Rio says she, Rebelyn and their brothers — Ryan, the eldest; Reynante, after Ivy and the youngest, Redford — have had to live with  military surveillance since their father was arrested in the late 1990s. But between the girls, it was Rebelyn who had a routine of home to school, school to home. Evangeline says Rebelyn would leave the house at 6:30 in the morning and be home by 6:30 p.m. or by 7. Rio’s eight-hour shift schedule at a government hospital downtown was erratic it made surveillance by anyone, problematic.

Rebelyn’s routine or pattern was easy to follow.  From school, she would go to t
he tricycle terminal along the highway for the six-peso ride home to Bago Galera. That was the same routine she followed on Wednesday night.

Evangeline narrates that based on the account of motorcycle driver Danny Pelicano, Rebelyn, boarded his tricycle first. Over the years, drivers and passengers on this route have become familiar with each other.

Pelicano said a man who was not a regular passenger, entered and sat in front of Rebelyn. Another man entered and sat beside the driver. A female passenger also boarded the vehicle. They were still waiting for one more passenger when one of the men said he’d pay for the vacant seat.
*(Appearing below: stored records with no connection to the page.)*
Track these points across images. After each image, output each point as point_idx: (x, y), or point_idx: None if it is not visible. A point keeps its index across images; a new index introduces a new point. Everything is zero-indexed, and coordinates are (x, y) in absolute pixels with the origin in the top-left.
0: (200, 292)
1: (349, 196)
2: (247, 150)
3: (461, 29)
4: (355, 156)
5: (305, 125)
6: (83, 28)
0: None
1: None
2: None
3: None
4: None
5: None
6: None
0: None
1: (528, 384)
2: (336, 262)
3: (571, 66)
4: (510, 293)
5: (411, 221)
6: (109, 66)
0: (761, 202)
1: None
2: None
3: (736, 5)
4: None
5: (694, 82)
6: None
Some 300 meters from the highway,  along a dark, deserted portion of the road, somebody from a parked white van flagged the tricycle and together with the two male passengers who rode with them from the highway,  forcibly dragged Rebelyn into the van, Pelicano reported.

The female passenger managed to run. Pelicano said he was warned he would be killed if he ran. As he was running, he said, he heard Rebelyn scream for help.

Pelicano reported the abduction to the nearest police station before informing Rebelyn’s family.

Rebelyn was found dumped late Thursday afternoon in an irrigation canal somewhere in San Isidro, Upper Tuganay, Carmen, Davao del Norte  and was brought to the Villa Funeral parlor in Panabo City.

Rio recalls her mother received a text message from a reporter about a corpse at the funeral parlor. Evangeline says that when the body was described, she immediately knew it was her daughter. They rushed to the funeral parlor in Panabo City, some 30 kilometers away and saw her in the morgue late Thursday night. The body was brought to Davao City.

An autopsy  has been conducted but as of 2 p.m. Thursday, the result had not been made available. A cartographic sketch of one of the male passengers has been released, based on the tricycle driver’s description.

“If they are angry because they can’t get my husband, they should go up the mountains and look for my husband there.”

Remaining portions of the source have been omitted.